_What the exercise asks_. Give again only what runs from the line with "Unsere Vort" to the final line of the entries below, exactly as written and without pictures.

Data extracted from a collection
· · · ·

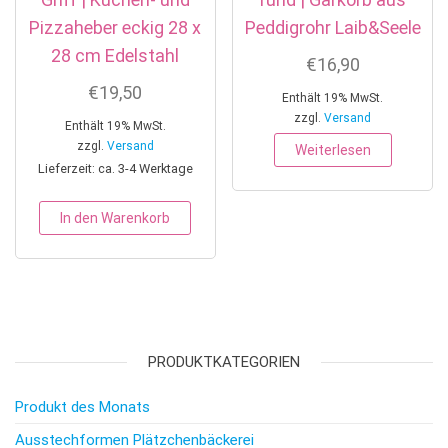
Pizzaheber eckig 28 x
Peddigrohr Laib&Seele
28 cm Edelstahl
€
16,90
€
19,50
Enthält 19% MwSt.
zzgl.
Versand
Enthält 19% MwSt.
zzgl.
Versand
Weiterlesen
Lieferzeit: ca. 3-4 Werktage
In den Warenkorb
PRODUKTKATEGORIEN
Produkt des Monats
Ausstechformen Plätzchenbäckerei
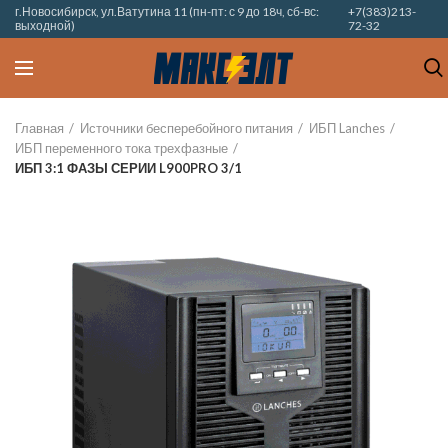
г.Новосибирск, ул.Ватутина 11 (пн-пт: с 9 до 18ч, сб-вс:
+7(383)213-
выходной)
72-32
Главная
Источники бесперебойного питания
ИБП Lanches
ИБП переменного тока трехфазные
ИБП 3:1 ФАЗЫ СЕРИИ L900PRO 3/1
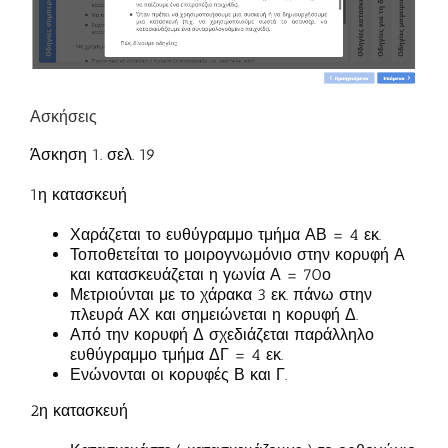
Ασκήσεις
Άσκηση 1. σελ. 19
1η κατασκευή
Χαράζεται το ευθύγραμμο τμήμα ΑΒ = 4 εκ.
Τοποθετείται το μοιρογνωμόνιο στην κορυφή Α
και κατασκευάζεται η γωνία Α = 70ο
Μετριούνται με το χάρακα 3 εκ. πάνω στην
πλευρά ΑΧ και σημειώνεται η κορυφή Δ.
Από την κορυφή Δ σχεδιάζεται παράλληλο
ευθύγραμμο τμήμα ΔΓ = 4 εκ.
Ενώνονται οι κορυφές Β και Γ.
2η κατασκευή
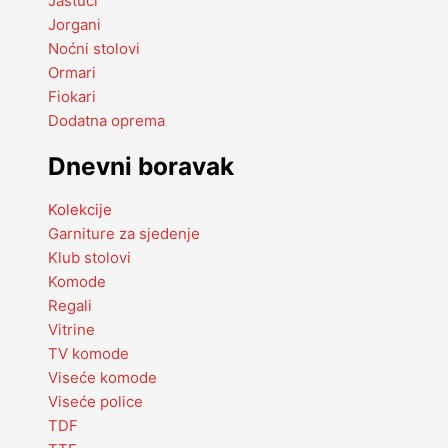
Jastuci
Jorgani
Noćni stolovi
Ormari
Fiokari
Dodatna oprema
Dnevni boravak
Kolekcije
Garniture za sjedenje
Klub stolovi
Komode
Regali
Vitrine
TV komode
Viseće komode
Viseće police
TDF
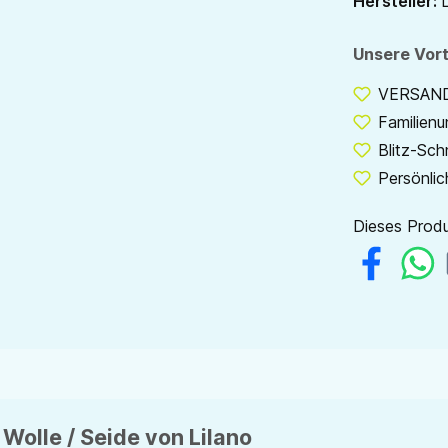
Hersteller:
L
Unsere Vort
VERSANDF
Familien
Blitz-Sch
Persönlic
Dieses Produ
 Wolle / Seide von Lilano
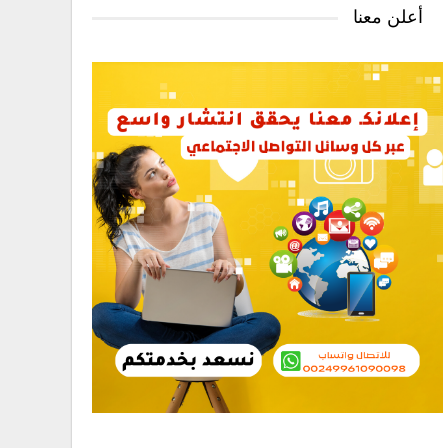
أعلن معنا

· · · ·

_Exercise response_.
Unsere Vort
VERSANDF
Familien
Blitz-Sch
Persönlic
Dieses Produ
 Wolle / Seide von Lilano
أعلن معنا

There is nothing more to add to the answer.